THE HAGUE, Netherlands – 26 October 2018 — Laboratory specialists from 13 African Member States of the Organisation for the Prohibition of Chemical Weapons (OPCW) advanced their skills in the analysis of chemicals relevant to the Chemical Weapons Convention (CWC), during the fourth Analytical Chemistry Course held in Sidi Thabét, Tunisia, from 16-26 October.
The course was attended by 15 French-speaking participants, and organised by the OPCW and the Tunisian National Institute for Research and Physical and Chemical Analysis (INRAP).
In his opening remarks, INRAP’s Director General, Professor Mohamed Hammami, underlined the benefits of OPCW’s capacity building programmes not only for the development of technical laboratory skills, but also for the promotion of the culture of chemistry for peace in Africa.
The ceremony was also attended by Mr Rohan Perera, representing OPCW’s Technical Secretariat. “Initiatives such as this course embody one of the OPCW’s core values – that chemistry should only be practiced for peaceful purposes,” stated Mr Perera.
The attendees learned about the main provisions of the Convention, and the OPCW’s mission and activities, with special focus on verification. The practical segment included training in Gas Chromatography (GC) and Gas Chromatography-Mass Spectrometry (GCMS) for the analysis of chemicals related to the Convention. Good laboratory practice, sample preparation and the application of the OPCW Central Analytical Database (OCAD) in compound identification were also covered.
The participants represented the following OPCW Member States: Algeria, Burkina Faso, Burundi, Cameroon, Cote D’Ivoire, Democratic Republic of the Congo, Madagascar, Mali, Mauritius, Morocco, Senegal, Togo, and Tunisia.
The course, part of OPCW’s Programme to Strengthen Cooperation with Africa, was supported by the European Union.
The OPCW analytical chemistry courses are designed for chemists from laboratories in Member States with the objective of building domestic capacity and promoting international cooperation in the field of peaceful uses of chemistry.
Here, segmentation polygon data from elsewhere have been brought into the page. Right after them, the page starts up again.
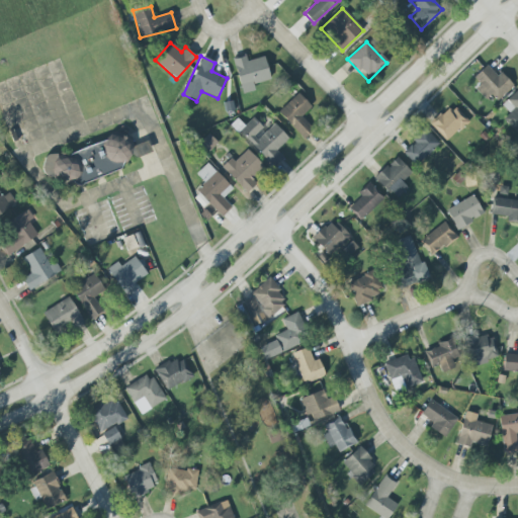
[(270,80),(264,57),(247,61),(245,56),(233,59),(240,88),(270,80)]
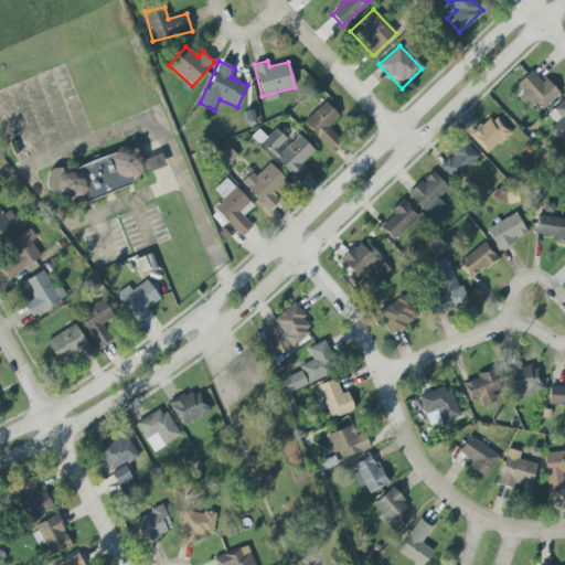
[(530,108),(535,103),(542,110),(560,94),(545,78),(542,83),(531,71),(516,84),(524,92),(519,97),(530,108)]
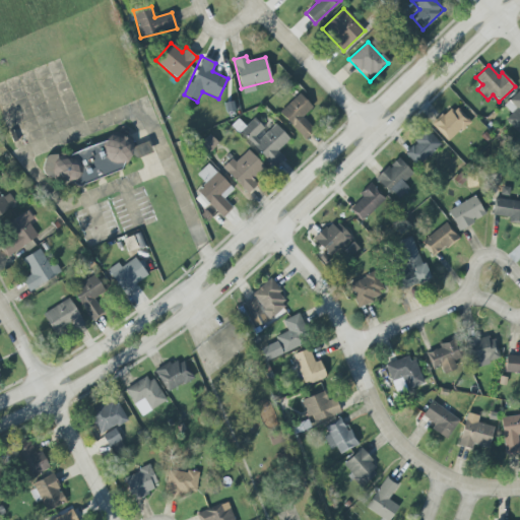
[(302,117),(312,108),(300,93),(279,112),(305,140),(315,130),(302,117)]
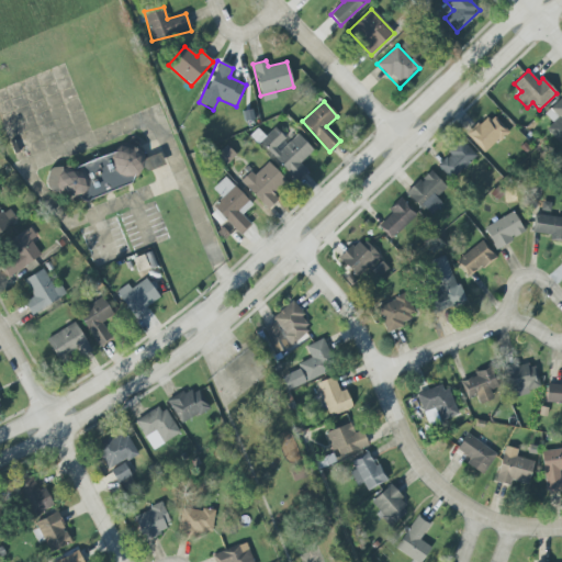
[(507,131),(490,113),(468,136),(485,154),(507,131)]
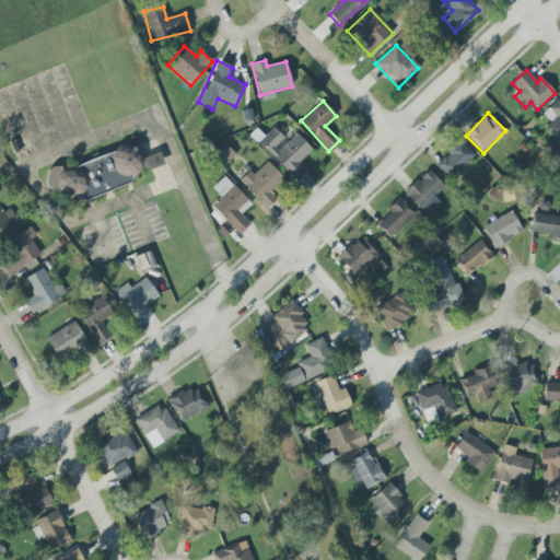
[(312,150),(295,133),(288,142),(272,127),(257,143),(296,182),(307,171),(299,163),(312,150)]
The Programme to Strengthen Cooperation with Africa focuses on activities and interventions to respond to particular needs of African States Parties.
As the implementing body for the Chemical Weapons Convention, the OPCW, with its 193 Member States, oversees the global endeavour to permanently eliminate chemical weapons. Since the Convention’s entry into force in 1997, it is the most successful disarmament treaty eliminating an entire class of weapons of mass destruction.
Over 96% of all chemical weapon stockpiles declared by possessor States have been destroyed under OPCW verification. For its extensive efforts in eliminating chemical weapons, the OPCW received the 2013 Nobel Peace Prize.